Copy out all of the material exactly.

──────── Extracted material

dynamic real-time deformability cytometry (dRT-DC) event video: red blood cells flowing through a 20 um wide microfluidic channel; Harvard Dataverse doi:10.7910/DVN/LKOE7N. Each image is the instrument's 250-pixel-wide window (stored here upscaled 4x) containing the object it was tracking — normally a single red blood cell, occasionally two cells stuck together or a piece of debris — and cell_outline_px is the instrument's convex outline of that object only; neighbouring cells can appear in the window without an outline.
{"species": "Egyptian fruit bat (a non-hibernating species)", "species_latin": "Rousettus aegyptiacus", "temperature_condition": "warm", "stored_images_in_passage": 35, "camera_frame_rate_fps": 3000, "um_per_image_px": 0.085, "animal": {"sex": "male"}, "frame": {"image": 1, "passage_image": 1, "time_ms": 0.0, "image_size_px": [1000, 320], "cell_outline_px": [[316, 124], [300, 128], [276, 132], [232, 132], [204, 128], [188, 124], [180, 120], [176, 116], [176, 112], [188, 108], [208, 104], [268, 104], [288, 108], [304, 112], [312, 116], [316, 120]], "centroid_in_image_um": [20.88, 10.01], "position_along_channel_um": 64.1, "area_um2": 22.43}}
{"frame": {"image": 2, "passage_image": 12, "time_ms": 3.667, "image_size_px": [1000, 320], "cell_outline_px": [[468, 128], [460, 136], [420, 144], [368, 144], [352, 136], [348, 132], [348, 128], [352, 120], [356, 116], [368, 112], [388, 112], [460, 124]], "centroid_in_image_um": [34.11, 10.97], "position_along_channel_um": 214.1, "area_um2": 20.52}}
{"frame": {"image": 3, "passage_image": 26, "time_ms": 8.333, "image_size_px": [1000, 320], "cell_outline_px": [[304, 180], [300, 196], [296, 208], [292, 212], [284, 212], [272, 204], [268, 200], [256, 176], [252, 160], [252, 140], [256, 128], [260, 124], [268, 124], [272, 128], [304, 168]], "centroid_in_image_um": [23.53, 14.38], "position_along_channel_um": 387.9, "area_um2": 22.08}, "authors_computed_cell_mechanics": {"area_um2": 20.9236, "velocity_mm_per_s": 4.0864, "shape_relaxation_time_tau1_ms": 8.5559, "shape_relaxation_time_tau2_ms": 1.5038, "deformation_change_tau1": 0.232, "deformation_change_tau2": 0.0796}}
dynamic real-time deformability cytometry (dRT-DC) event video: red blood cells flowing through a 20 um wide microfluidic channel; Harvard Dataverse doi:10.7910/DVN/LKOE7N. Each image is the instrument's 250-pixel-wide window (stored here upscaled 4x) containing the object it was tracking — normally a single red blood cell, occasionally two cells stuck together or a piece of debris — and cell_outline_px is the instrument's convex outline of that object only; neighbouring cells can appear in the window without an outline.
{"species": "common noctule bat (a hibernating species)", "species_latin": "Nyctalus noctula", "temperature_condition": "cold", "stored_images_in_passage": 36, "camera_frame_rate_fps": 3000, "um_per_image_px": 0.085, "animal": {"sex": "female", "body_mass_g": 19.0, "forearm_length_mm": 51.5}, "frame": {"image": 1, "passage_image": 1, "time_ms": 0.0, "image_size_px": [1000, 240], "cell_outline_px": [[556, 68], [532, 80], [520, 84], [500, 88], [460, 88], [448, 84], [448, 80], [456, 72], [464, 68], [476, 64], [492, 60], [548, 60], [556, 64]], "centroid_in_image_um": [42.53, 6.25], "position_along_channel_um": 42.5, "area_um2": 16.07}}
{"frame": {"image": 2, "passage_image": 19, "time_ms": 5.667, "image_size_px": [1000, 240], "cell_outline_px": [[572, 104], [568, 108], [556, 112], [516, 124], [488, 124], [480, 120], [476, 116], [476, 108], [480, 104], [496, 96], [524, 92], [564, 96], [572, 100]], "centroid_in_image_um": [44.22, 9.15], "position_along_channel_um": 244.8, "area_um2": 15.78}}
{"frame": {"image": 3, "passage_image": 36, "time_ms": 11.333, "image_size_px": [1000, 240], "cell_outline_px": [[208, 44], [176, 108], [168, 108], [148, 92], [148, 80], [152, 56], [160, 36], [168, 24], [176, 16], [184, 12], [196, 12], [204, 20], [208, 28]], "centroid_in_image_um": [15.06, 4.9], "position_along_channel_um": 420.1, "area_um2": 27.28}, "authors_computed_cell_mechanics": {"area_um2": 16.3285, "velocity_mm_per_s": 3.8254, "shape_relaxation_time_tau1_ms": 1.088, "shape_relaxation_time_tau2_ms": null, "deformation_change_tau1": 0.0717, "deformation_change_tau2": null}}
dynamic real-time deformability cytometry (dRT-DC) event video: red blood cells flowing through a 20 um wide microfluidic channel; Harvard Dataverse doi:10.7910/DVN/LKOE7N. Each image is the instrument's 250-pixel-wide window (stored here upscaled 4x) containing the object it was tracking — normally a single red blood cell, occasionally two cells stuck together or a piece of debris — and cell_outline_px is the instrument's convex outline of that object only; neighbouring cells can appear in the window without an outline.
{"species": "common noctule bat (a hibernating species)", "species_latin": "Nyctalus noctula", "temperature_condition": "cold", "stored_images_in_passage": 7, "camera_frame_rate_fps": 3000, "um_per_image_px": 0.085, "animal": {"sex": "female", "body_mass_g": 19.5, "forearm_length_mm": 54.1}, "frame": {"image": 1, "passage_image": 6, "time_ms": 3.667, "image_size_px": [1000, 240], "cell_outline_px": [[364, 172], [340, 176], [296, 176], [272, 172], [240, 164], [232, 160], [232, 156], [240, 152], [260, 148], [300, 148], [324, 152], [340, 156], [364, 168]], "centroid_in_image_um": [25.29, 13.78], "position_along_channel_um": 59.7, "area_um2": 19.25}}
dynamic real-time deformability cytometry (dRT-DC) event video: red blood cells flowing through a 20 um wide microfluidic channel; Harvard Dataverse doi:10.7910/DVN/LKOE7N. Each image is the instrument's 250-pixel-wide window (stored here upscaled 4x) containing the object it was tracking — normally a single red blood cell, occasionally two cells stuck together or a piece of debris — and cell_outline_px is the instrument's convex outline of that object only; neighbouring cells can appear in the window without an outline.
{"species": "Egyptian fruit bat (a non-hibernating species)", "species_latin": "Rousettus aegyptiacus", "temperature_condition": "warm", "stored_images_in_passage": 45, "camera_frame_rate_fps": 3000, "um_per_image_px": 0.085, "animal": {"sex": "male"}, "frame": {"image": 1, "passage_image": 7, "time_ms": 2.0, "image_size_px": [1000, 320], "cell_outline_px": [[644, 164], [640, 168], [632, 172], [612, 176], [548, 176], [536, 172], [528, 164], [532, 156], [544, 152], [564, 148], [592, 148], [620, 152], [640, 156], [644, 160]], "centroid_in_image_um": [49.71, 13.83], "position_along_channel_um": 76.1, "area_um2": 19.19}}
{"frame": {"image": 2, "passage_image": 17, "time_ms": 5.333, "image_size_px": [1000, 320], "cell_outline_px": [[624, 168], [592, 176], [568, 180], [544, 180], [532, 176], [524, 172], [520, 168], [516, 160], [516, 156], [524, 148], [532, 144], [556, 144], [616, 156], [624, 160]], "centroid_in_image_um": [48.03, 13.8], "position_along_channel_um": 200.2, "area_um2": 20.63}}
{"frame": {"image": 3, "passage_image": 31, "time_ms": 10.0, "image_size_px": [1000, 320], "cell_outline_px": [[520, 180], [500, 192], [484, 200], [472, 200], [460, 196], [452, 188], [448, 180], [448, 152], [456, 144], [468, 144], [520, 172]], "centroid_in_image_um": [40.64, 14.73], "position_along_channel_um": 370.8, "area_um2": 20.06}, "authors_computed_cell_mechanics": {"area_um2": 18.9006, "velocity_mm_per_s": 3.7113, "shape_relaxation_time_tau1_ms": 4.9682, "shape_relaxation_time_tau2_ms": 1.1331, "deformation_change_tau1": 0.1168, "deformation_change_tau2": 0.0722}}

────────────────

Expected output:
dynamic real-time deformability cytometry (dRT-DC) event video: red blood cells flowing through a 20 um wide microfluidic channel; Harvard Dataverse doi:10.7910/DVN/LKOE7N. Each image is the instrument's 250-pixel-wide window (stored here upscaled 4x) containing the object it was tracking — normally a single red blood cell, occasionally two cells stuck together or a piece of debris — and cell_outline_px is the instrument's convex outline of that object only; neighbouring cells can appear in the window without an outline.
{"species": "Egyptian fruit bat (a non-hibernating species)", "species_latin": "Rousettus aegyptiacus", "temperature_condition": "warm", "stored_images_in_passage": 35, "camera_frame_rate_fps": 3000, "um_per_image_px": 0.085, "animal": {"sex": "male"}, "frame": {"image": 1, "passage_image": 1, "time_ms": 0.0, "image_size_px": [1000, 320], "cell_outline_px": [[316, 124], [300, 128], [276, 132], [232, 132], [204, 128], [188, 124], [180, 120], [176, 116], [176, 112], [188, 108], [208, 104], [268, 104], [288, 108], [304, 112], [312, 116], [316, 120]], "centroid_in_image_um": [20.88, 10.01], "position_along_channel_um": 64.1, "area_um2": 22.43}}
{"frame": {"image": 2, "passage_image": 12, "time_ms": 3.667, "image_size_px": [1000, 320], "cell_outline_px": [[468, 128], [460, 136], [420, 144], [368, 144], [352, 136], [348, 132], [348, 128], [352, 120], [356, 116], [368, 112], [388, 112], [460, 124]], "centroid_in_image_um": [34.11, 10.97], "position_along_channel_um": 214.1, "area_um2": 20.52}}
{"frame": {"image": 3, "passage_image": 26, "time_ms": 8.333, "image_size_px": [1000, 320], "cell_outline_px": [[304, 180], [300, 196], [296, 208], [292, 212], [284, 212], [272, 204], [268, 200], [256, 176], [252, 160], [252, 140], [256, 128], [260, 124], [268, 124], [272, 128], [304, 168]], "centroid_in_image_um": [23.53, 14.38], "position_along_channel_um": 387.9, "area_um2": 22.08}, "authors_computed_cell_mechanics": {"area_um2": 20.9236, "velocity_mm_per_s": 4.0864, "shape_relaxation_time_tau1_ms": 8.5559, "shape_relaxation_time_tau2_ms": 1.5038, "deformation_change_tau1": 0.232, "deformation_change_tau2": 0.0796}}
dynamic real-time deformability cytometry (dRT-DC) event video: red blood cells flowing through a 20 um wide microfluidic channel; Harvard Dataverse doi:10.7910/DVN/LKOE7N. Each image is the instrument's 250-pixel-wide window (stored here upscaled 4x) containing the object it was tracking — normally a single red blood cell, occasionally two cells stuck together or a piece of debris — and cell_outline_px is the instrument's convex outline of that object only; neighbouring cells can appear in the window without an outline.
{"species": "common noctule bat (a hibernating species)", "species_latin": "Nyctalus noctula", "temperature_condition": "cold", "stored_images_in_passage": 36, "camera_frame_rate_fps": 3000, "um_per_image_px": 0.085, "animal": {"sex": "female", "body_mass_g": 19.0, "forearm_length_mm": 51.5}, "frame": {"image": 1, "passage_image": 1, "time_ms": 0.0, "image_size_px": [1000, 240], "cell_outline_px": [[556, 68], [532, 80], [520, 84], [500, 88], [460, 88], [448, 84], [448, 80], [456, 72], [464, 68], [476, 64], [492, 60], [548, 60], [556, 64]], "centroid_in_image_um": [42.53, 6.25], "position_along_channel_um": 42.5, "area_um2": 16.07}}
{"frame": {"image": 2, "passage_image": 19, "time_ms": 5.667, "image_size_px": [1000, 240], "cell_outline_px": [[572, 104], [568, 108], [556, 112], [516, 124], [488, 124], [480, 120], [476, 116], [476, 108], [480, 104], [496, 96], [524, 92], [564, 96], [572, 100]], "centroid_in_image_um": [44.22, 9.15], "position_along_channel_um": 244.8, "area_um2": 15.78}}
{"frame": {"image": 3, "passage_image": 36, "time_ms": 11.333, "image_size_px": [1000, 240], "cell_outline_px": [[208, 44], [176, 108], [168, 108], [148, 92], [148, 80], [152, 56], [160, 36], [168, 24], [176, 16], [184, 12], [196, 12], [204, 20], [208, 28]], "centroid_in_image_um": [15.06, 4.9], "position_along_channel_um": 420.1, "area_um2": 27.28}, "authors_computed_cell_mechanics": {"area_um2": 16.3285, "velocity_mm_per_s": 3.8254, "shape_relaxation_time_tau1_ms": 1.088, "shape_relaxation_time_tau2_ms": null, "deformation_change_tau1": 0.0717, "deformation_change_tau2": null}}
dynamic real-time deformability cytometry (dRT-DC) event video: red blood cells flowing through a 20 um wide microfluidic channel; Harvard Dataverse doi:10.7910/DVN/LKOE7N. Each image is the instrument's 250-pixel-wide window (stored here upscaled 4x) containing the object it was tracking — normally a single red blood cell, occasionally two cells stuck together or a piece of debris — and cell_outline_px is the instrument's convex outline of that object only; neighbouring cells can appear in the window without an outline.
{"species": "common noctule bat (a hibernating species)", "species_latin": "Nyctalus noctula", "temperature_condition": "cold", "stored_images_in_passage": 7, "camera_frame_rate_fps": 3000, "um_per_image_px": 0.085, "animal": {"sex": "female", "body_mass_g": 19.5, "forearm_length_mm": 54.1}, "frame": {"image": 1, "passage_image": 6, "time_ms": 3.667, "image_size_px": [1000, 240], "cell_outline_px": [[364, 172], [340, 176], [296, 176], [272, 172], [240, 164], [232, 160], [232, 156], [240, 152], [260, 148], [300, 148], [324, 152], [340, 156], [364, 168]], "centroid_in_image_um": [25.29, 13.78], "position_along_channel_um": 59.7, "area_um2": 19.25}}
dynamic real-time deformability cytometry (dRT-DC) event video: red blood cells flowing through a 20 um wide microfluidic channel; Harvard Dataverse doi:10.7910/DVN/LKOE7N. Each image is the instrument's 250-pixel-wide window (stored here upscaled 4x) containing the object it was tracking — normally a single red blood cell, occasionally two cells stuck together or a piece of debris — and cell_outline_px is the instrument's convex outline of that object only; neighbouring cells can appear in the window without an outline.
{"species": "Egyptian fruit bat (a non-hibernating species)", "species_latin": "Rousettus aegyptiacus", "temperature_condition": "warm", "stored_images_in_passage": 45, "camera_frame_rate_fps": 3000, "um_per_image_px": 0.085, "animal": {"sex": "male"}, "frame": {"image": 1, "passage_image": 7, "time_ms": 2.0, "image_size_px": [1000, 320], "cell_outline_px": [[644, 164], [640, 168], [632, 172], [612, 176], [548, 176], [536, 172], [528, 164], [532, 156], [544, 152], [564, 148], [592, 148], [620, 152], [640, 156], [644, 160]], "centroid_in_image_um": [49.71, 13.83], "position_along_channel_um": 76.1, "area_um2": 19.19}}
{"frame": {"image": 2, "passage_image": 17, "time_ms": 5.333, "image_size_px": [1000, 320], "cell_outline_px": [[624, 168], [592, 176], [568, 180], [544, 180], [532, 176], [524, 172], [520, 168], [516, 160], [516, 156], [524, 148], [532, 144], [556, 144], [616, 156], [624, 160]], "centroid_in_image_um": [48.03, 13.8], "position_along_channel_um": 200.2, "area_um2": 20.63}}
{"frame": {"image": 3, "passage_image": 31, "time_ms": 10.0, "image_size_px": [1000, 320], "cell_outline_px": [[520, 180], [500, 192], [484, 200], [472, 200], [460, 196], [452, 188], [448, 180], [448, 152], [456, 144], [468, 144], [520, 172]], "centroid_in_image_um": [40.64, 14.73], "position_along_channel_um": 370.8, "area_um2": 20.06}, "authors_computed_cell_mechanics": {"area_um2": 18.9006, "velocity_mm_per_s": 3.7113, "shape_relaxation_time_tau1_ms": 4.9682, "shape_relaxation_time_tau2_ms": 1.1331, "deformation_change_tau1": 0.1168, "deformation_change_tau2": 0.0722}}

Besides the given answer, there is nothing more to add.